DOCUMENT EXCERPT: Begin

From now on instead of placing an element e.g. 8.5 points from the left I place it (3 / PT) millimeters from the left.

Then I define the absolute path to where my scripts reside.

 define('PATH', '/path/to/htdocs/blog_thinkphp/tickets/');

We have two possibilities to create this pdf file: In the browser window or on the file system. Not to create unnecessary obstacles we define a constant which – by setting it to true or false – manages the output.

 define('PREVIEW_IN_BROWSER', false);

With this we are ready to lift off!

We simply instantiate the pdflib library …

 $pdf    =&  new PDFlib();

… and open a new document:

 $pdf->begin_document($filename, 'compatibility=1.6');

Here, depending which kind of output we want $filename is empty (“) or the absolute path and a filename (e.g. /path/to/my.pdf) and the pdf version is set to 1.6 which is according to Acrobat 7.

Then we need to set some meta data…

 $pdf->set_info('Creator', 'PDFlib');
 $pdf->set_info('Author', 'Jason W. Easter');
 $pdf->set_info('Title', 'tickets');

… and to define a search path, which is the place where pdflib looks for files etc:

 $pdf->set_parameter('SearchPath', PATH);

After loading a built-in font …

 $font['Helvetica']  =   $pdf->load_font('Helvetica', 'host', '');

…we can start filling content into the pdf document.

BEFORE iterating the address array we load the logo file:

 $logo   =   $pdf->load_image('tiff', 'think-php.tif', '');

Here the first parameter indicates what image type we use. Auto is the most flexible value, but also the slowest, because php/pdflib needs the time to detect the type.

Then we iterate the address array …

foreach ($visitors AS $visitor_id => $visitor) {

…and create one page for each data set:

 $pdf->begin_page_ext(85 / PT, 55 / PT, '');

Here the width of the page is set to 85 mm and the height to 55 mm.

Now we can start filling the page with content. First of all we place the logo file we loaded before:

 $pdf->fit_image($logo, 5 / PT, 37 / PT, 'scale 1.0');

We also need some text. The headline…

 $pdf->setfont($font['Helvetica'], 14.0); // set font-face and -size
 $pdf->set_text_pos(35 / PT, 41.5 / PT); // set position
 $pdf->show('1. thinkPHP day'); // display

…and the name and the code:

 $pdf->setfont($font['Helvetica'], 11.0);
 $pdf->set_text_pos(25 / PT, 32 / PT);
 $pdf->show($visitor['name']);
 $pdf->setfont($font['Helvetica'], 9.0);
 $pdf->continue_text($visitor['code']);

And finally we get the barcode and place it.

DOCUMENT EXCERPT: End

### ASSIGNED TASK
In the PDFlib ticket-generation excerpt, what width and height is each page given?

DATASET RECORDS: Begin

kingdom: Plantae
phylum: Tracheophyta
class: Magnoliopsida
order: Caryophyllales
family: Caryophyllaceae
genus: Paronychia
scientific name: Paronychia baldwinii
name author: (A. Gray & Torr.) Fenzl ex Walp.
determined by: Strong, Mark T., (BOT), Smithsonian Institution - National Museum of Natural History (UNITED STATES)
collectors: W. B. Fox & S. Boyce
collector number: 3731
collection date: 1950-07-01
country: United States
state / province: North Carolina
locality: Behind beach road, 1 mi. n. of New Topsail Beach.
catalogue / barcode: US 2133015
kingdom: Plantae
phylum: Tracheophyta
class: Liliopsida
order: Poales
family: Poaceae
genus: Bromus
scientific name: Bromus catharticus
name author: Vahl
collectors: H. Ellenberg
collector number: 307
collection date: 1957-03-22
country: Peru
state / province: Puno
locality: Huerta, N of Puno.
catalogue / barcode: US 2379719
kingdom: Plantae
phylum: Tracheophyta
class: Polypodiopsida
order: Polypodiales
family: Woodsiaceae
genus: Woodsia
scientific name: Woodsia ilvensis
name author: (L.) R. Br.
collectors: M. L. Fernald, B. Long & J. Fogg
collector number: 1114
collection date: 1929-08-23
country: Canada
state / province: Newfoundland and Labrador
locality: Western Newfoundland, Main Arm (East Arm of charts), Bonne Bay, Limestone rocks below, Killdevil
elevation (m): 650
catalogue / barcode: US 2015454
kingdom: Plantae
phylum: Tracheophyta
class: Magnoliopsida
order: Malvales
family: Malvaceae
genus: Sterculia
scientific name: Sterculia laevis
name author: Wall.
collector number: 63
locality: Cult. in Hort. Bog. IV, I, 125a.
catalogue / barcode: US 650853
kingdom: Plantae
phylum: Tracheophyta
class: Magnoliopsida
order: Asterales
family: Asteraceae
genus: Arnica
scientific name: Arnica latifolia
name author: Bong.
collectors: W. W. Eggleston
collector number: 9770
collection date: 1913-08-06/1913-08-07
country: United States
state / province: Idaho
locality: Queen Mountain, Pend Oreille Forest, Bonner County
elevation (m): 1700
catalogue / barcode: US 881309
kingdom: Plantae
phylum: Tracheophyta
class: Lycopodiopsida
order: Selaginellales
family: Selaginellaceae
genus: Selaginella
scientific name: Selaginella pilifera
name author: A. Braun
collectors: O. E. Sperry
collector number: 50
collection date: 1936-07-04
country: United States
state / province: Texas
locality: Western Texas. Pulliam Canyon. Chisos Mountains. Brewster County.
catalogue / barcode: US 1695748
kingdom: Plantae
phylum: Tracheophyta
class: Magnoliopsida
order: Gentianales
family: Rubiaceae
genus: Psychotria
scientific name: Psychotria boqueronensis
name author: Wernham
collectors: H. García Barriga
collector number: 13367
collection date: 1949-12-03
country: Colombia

DATASET RECORDS: End

### YOUR SOLUTION
Each page is 85 mm wide and 55 mm high.